This question is about a magic square generator, "relaxed" because
- it's only about one vector (row) in the square independent of all other rows;
- the individual elements are continuous and not integral.
Constraints are
$$0 \le i < n, i \in \mathbb{I}, n \in \mathbb{I} $$
$$0 \le v_i \le u_i, v_i \in \mathbb{R}, u_i \in \mathbb{R} $$
$$ \sum_{i=0}^{n-1} v_i = 100 $$
with $\mathbb{I}$ and $\mathbb{R}$ as the set of all integers and the set of all reals respectively. $n$ and $u$ are known and fixed. $v_i$ are the random variables.
I want to define a single random distribution that satisfies the above constraints. Naive uniform distribution up to each known, fixed bound $u_i$ will not satisfy the sum constraint, and something like naive uniform for all but $v_{n-1}$ where that's left as a degree of freedom to satisfy the sum constraint will (a) not produce a uniform distribution for that one variable, and (b) will not always be satisfiable for choices of other $v$.

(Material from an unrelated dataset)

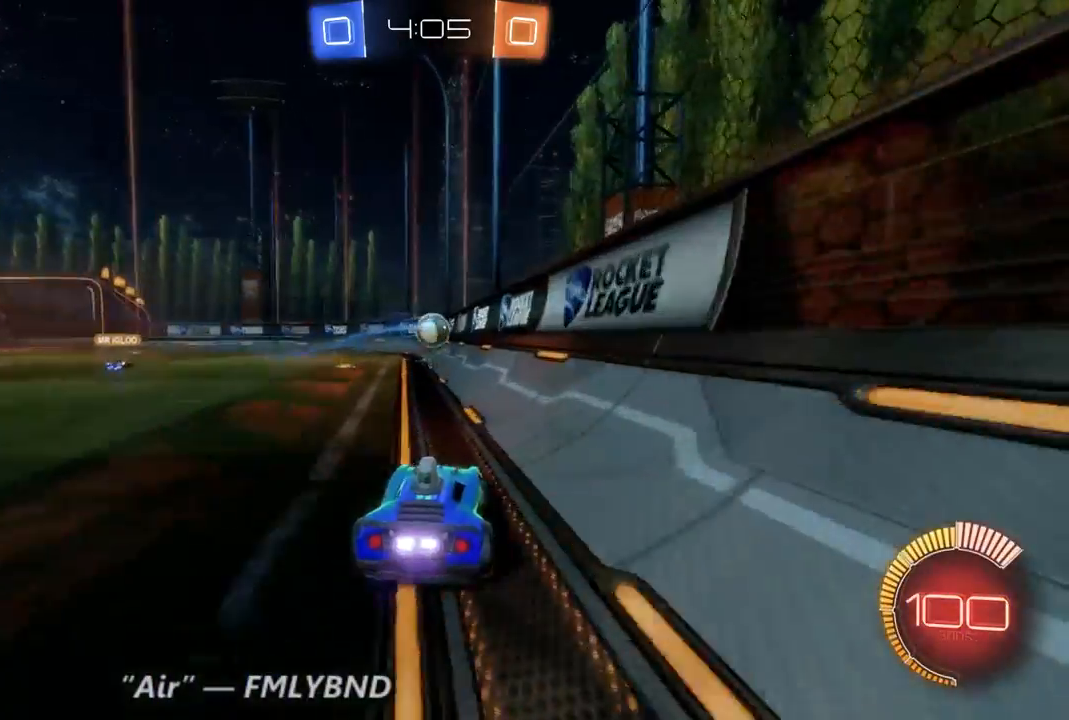
{"dt_ms": 500, "buttons": ["R2"], "left_stick": "center", "right_stick": "center", "events": [[67, "left_stick", "up-left"], [333, "left_stick", "center"]]}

Ideally I would like to know which random distribution has one unchanging form over all $v$ that is parameterised based on individual $u_i$. Beyond the distribution, it would be nice to hear if there is a typical algorithm for this situation that is statistically sound.
I realise that there are multiple solutions. At the risk of sounding subjective, I would be interested in hearing one or two that are not mathematically complex and that are easy to code for in Python, and that produce means of each $v$ that over several experiments would tend to land between the bounds but not on them.